• [Action item]:
Below are the data; count the lines with the string "материалов" in them and give that number only.
══════════════════════════════
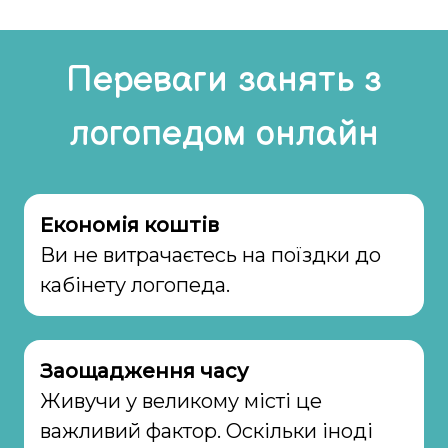
Переваги занять з
логопедом онлайн
Економія коштів
Ви не витрачаєтесь на поїздки до
кабінету логопеда.
Заощадження часу
Живучи у великому місті це
важливий фактор. Оскільки іноді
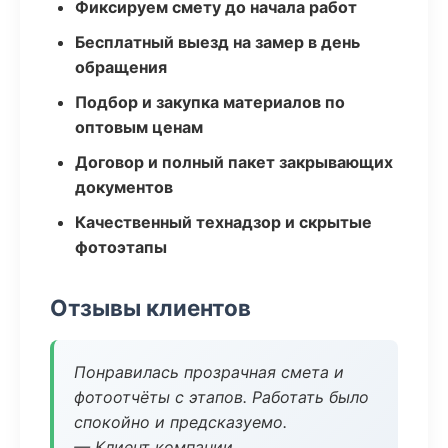
Фиксируем смету до начала работ
Бесплатный выезд на замер в день
обращения
Подбор и закупка материалов по
оптовым ценам
Договор и полный пакет закрывающих
документов
Качественный технадзор и скрытые
фотоэтапы
Отзывы клиентов
Понравилась прозрачная смета и
фотоотчёты с этапов. Работать было
спокойно и предсказуемо.
— Клиент компании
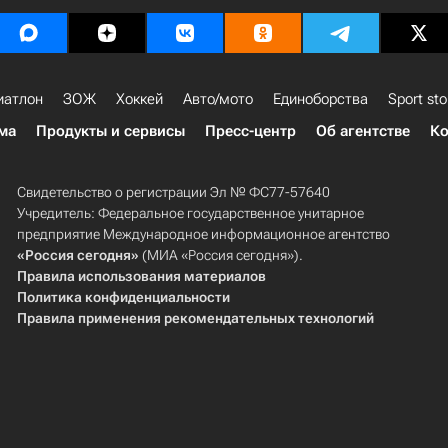
иатлон
ЗОЖ
Хоккей
Авто/мото
Единоборства
Sport sto
ма
Продукты и сервисы
Пресс-центр
Об агентстве
Ко
Свидетельство о регистрации Эл № ФС77-57640
Учредитель: Федеральное государственное унитарное
предприятие Международное информационное агентство
«Россия сегодня»
(МИА «Россия сегодня»).
Правила использования материалов
Политика конфиденциальности
Правила применения рекомендательных технологий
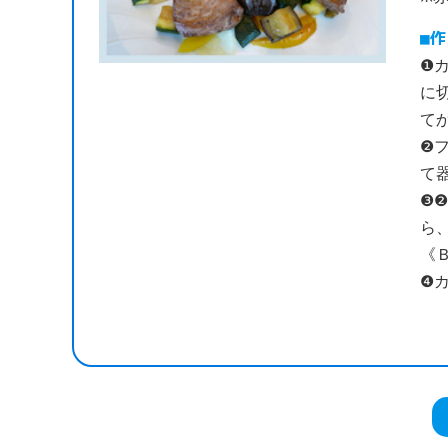
作
❶
に
て
❷
て
❸
ら
《
❹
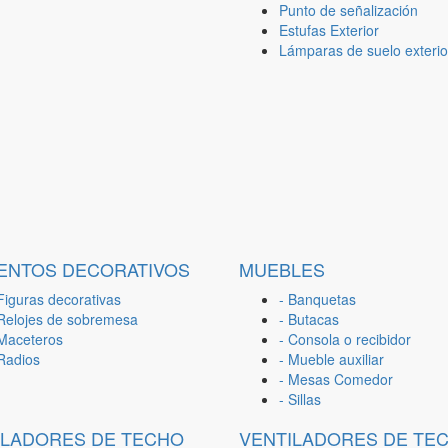
Punto de señalización
Estufas Exterior
Lámparas de suelo exterio
ENTOS DECORATIVOS
MUEBLES
Figuras decorativas
- Banquetas
 Relojes de sobremesa
- Butacas
 Maceteros
- Consola o recibidor
 Radios
- Mueble auxiliar
- Mesas Comedor
- Sillas
ILADORES DE TECHO
VENTILADORES DE TE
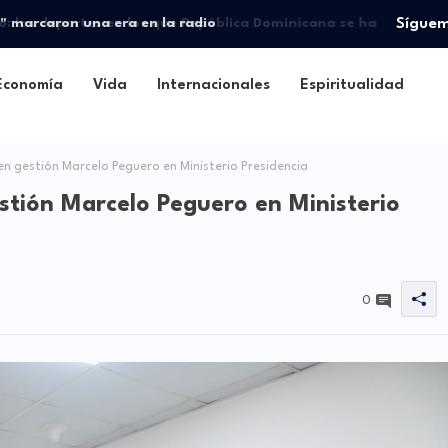
" marcaron una era en la radio
Sígue
Economía
Vida
Internacionales
Espiritualidad
n gestión Marcelo Peguero en Ministerio Presidencia
stión Marcelo Peguero en Ministerio
0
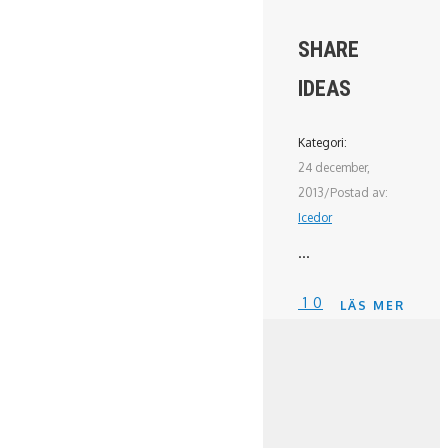
SHARE
IDEAS
Kategori:
24 december,
2013
/
Postad av:
Icedor
...
1
0
LÄS MER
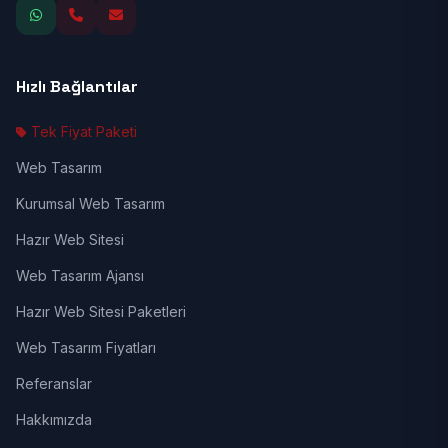
Hızlı Bağlantılar
Tek Fiyat Paketi
Web Tasarım
Kurumsal Web Tasarım
Hazır Web Sitesi
Web Tasarım Ajansı
Hazır Web Sitesi Paketleri
Web Tasarım Fiyatları
Referanslar
Hakkımızda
══════════════════════════════
• [Solution]:
2